In a mass spectrometer, a student needs to find the strength of the electric field that is needed in the velocity sector if a single charged particle with a mass of 7.971x10^-26 kg after leaving the velocity sector is to hit the ceiling 0.036 m above the opening where it enters the region with only magnetic field. There is no E field. The value of the magnetic field is 0.025 T in the entire mass spec.
A) what is the speed or velocity of the particles as they leave the velocity sector and what is the electric fields strength needed in the velocity sector ?

B) if there is a particle with a charge of -2e and a mass of 5.314x10^-26 kg, where will it end up in this mass spec if it makes it through the velocity sector? Draw the path of the new particle and calculate where the particle will circulate back to hit the ceiling

3.

Answer 1

Mass of the particle in the mass spectrometer=7.971*10^-26 kg

Distance of the ceiling from the opening r=0.036 m

Magnetic field in the region=0.025 T

a) When the particle emerges out of the opening, it follows a parabolic path.

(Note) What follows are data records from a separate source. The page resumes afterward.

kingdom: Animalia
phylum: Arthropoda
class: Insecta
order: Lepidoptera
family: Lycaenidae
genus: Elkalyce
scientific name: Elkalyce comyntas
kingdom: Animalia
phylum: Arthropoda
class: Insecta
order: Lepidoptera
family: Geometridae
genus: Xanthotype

Hence a centripetal force appears.

This is given by

F_c=mv²/r

where v=velocity of the field as it leaves the velocity sector

The magnetic force is given by F_B=qvB

where q=charge of the particle(electron)=1.6*10^-19C

Equating the two forces, v=qBr/m=1.6*10^-19*0.025*0.036/(7.971*10^-26)=1.81*10³m/s

The electric field strength needed in this velocity sector E=vB=1.81*10³*0.025=45 V/m

b) If the particle has a charge of q=-2e or -3.8*10^-19C, and mass of m= 5.314*10^-26 kg,

Equating qvB=mv²/r

r=mv/qB=5.314*10^-26*1.81*10³/(3.8*10^-19*0.025)=101.25*10^-4m=0.0101 m

This is the end point of the particle in the velocity vector of the mass spectrometer.